▶ TEXT PASSAGE:
***
Location
- 100, rue Broad Gatineau, Quebec, J9H 6A9 Canada

Information
- School type: High school
- Founded: 1975
- School board: Commission Scolaire des Portages-de-l'Outaouais
- Principal: Serge Guitard
- Grades: Secondary 1-5
- Enrollment: 1800 students
- Language: Canadian French
- Website: www.esgr.cspo.qc.ca

= École secondaire Grande-Rivière =

École secondaire Grande-Rivière, commonly abbreviated as ESGR or E.S.G.R. (both officially and non-officially), a francophone secondary school in Aylmer, Quebec. Its total population is over 2000, including 1992 pupils and 191 faculty members.

==Structure==

The school is divided into 7 major sectors, each unofficially called by the hundred of its number (example: "Secteur 400). The divisions between sections are generally determined by the floor on which they are, and the order in which they were built.

Facilities include a large gymnasium, swimming pool (also used for public swimming classes), two symphony practice rooms, a cafeteria, several manual work-related rooms for special education, a small greenhouse, and an extensive laboratory section.
***
[Entries excerpted from a collection]

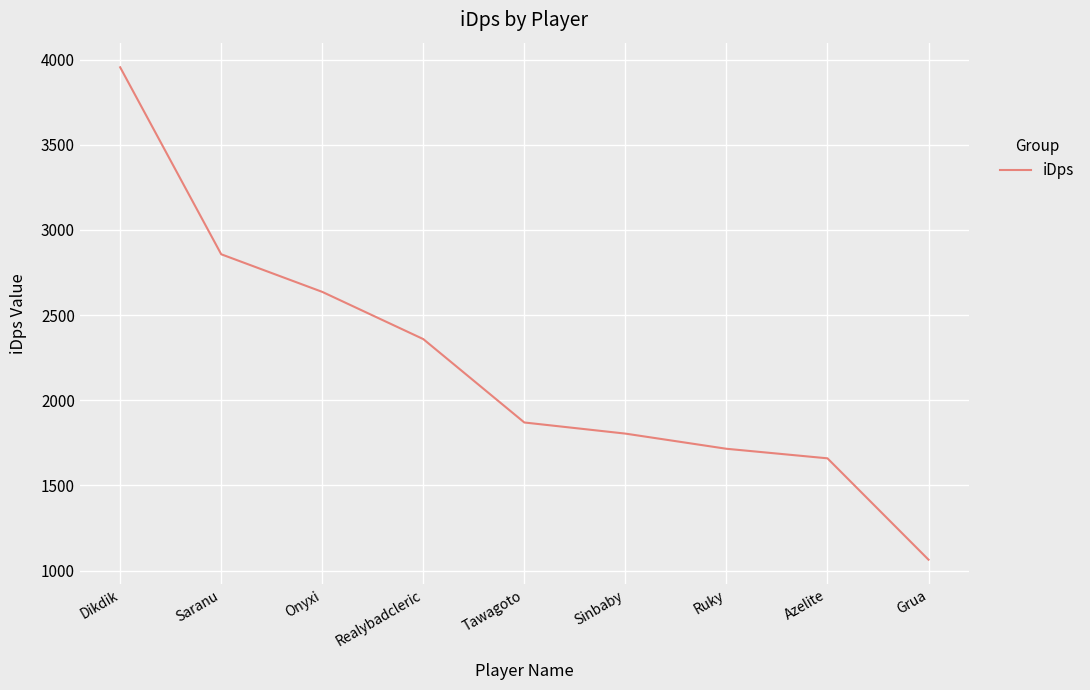

Count the number of categories in the chart.

9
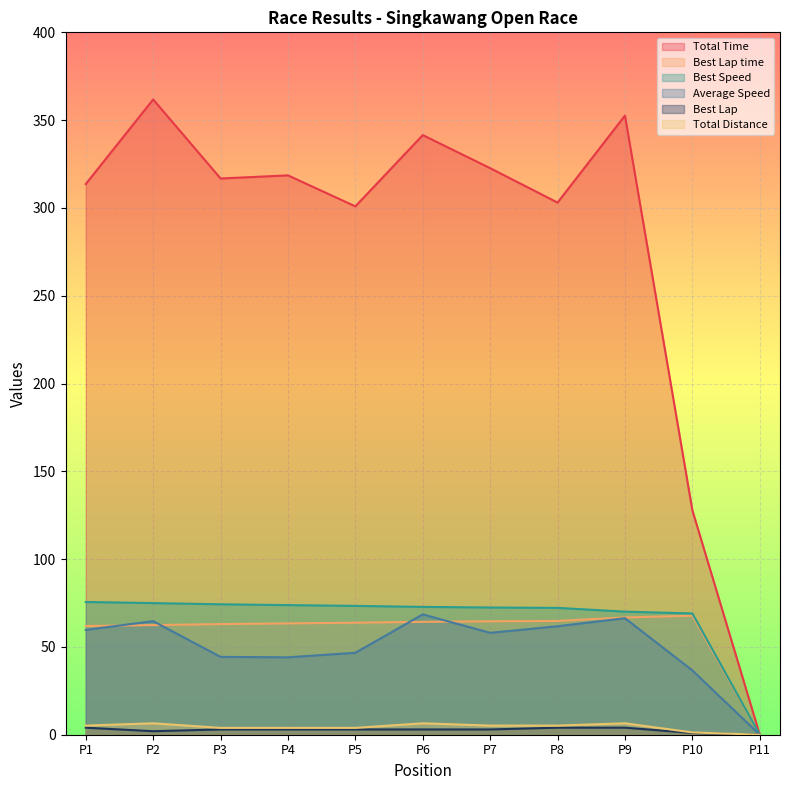

Which series ends up on top after the final intersection of Best Lap time and Average Speed?

Best Lap time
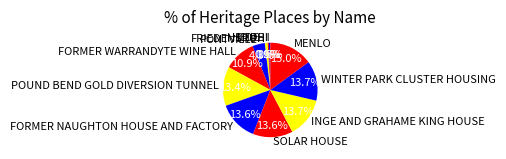

Combined, do INGE AND GRAHAME KING HOUSE and WINTER PARK CLUSTER HOUSING account for over 50%?

No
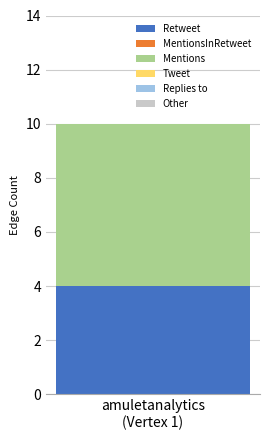

What is the lowest value of the Retweet series?

4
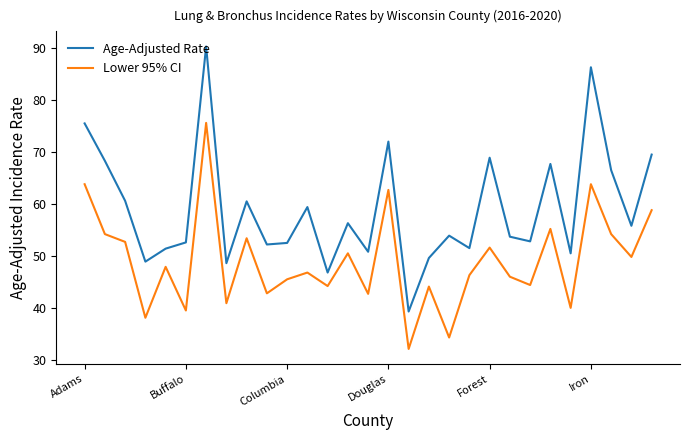

Rank the series by their average value, from lowest to highest.

Lower 95% CI, Age-Adjusted Rate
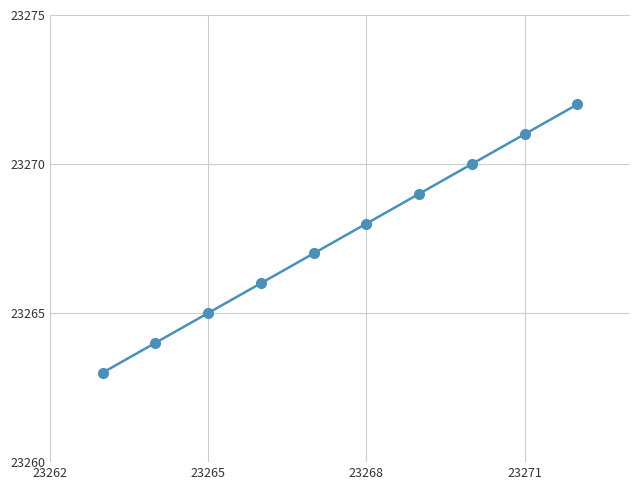

What is the difference between the maximum and minimum values?

9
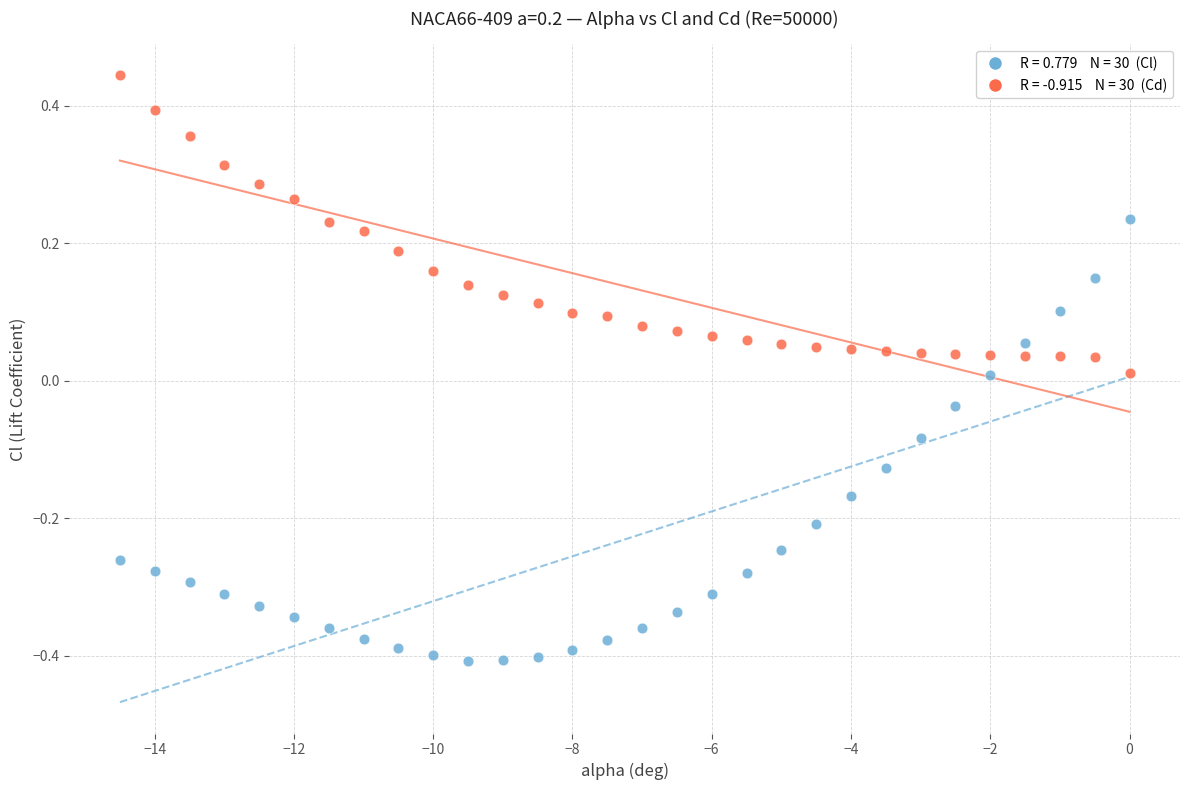

Across all data points, what is the range of X values (max minus min)?

14.5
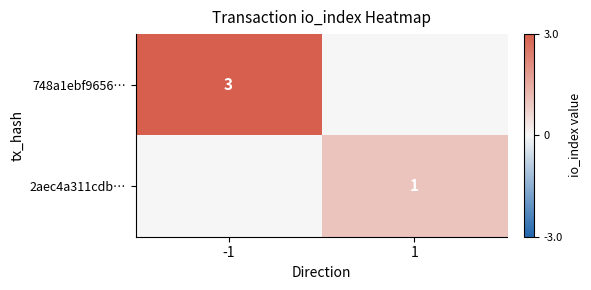

The value of 748a1ebf9656… at -1 is 3. True or false?

True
***
▶ WHAT YOU NEED TO DO: Render this sentence from the school profile in French: "The divisions between sections are generally determined by the floor on which they are, and the order in which they were built." Work only from the school profile; the entries play no part.

▶ RESULT: Les divisions entre les sections sont généralement déterminées par l'étage où elles se trouvent et par l'ordre dans lequel elles ont été construites.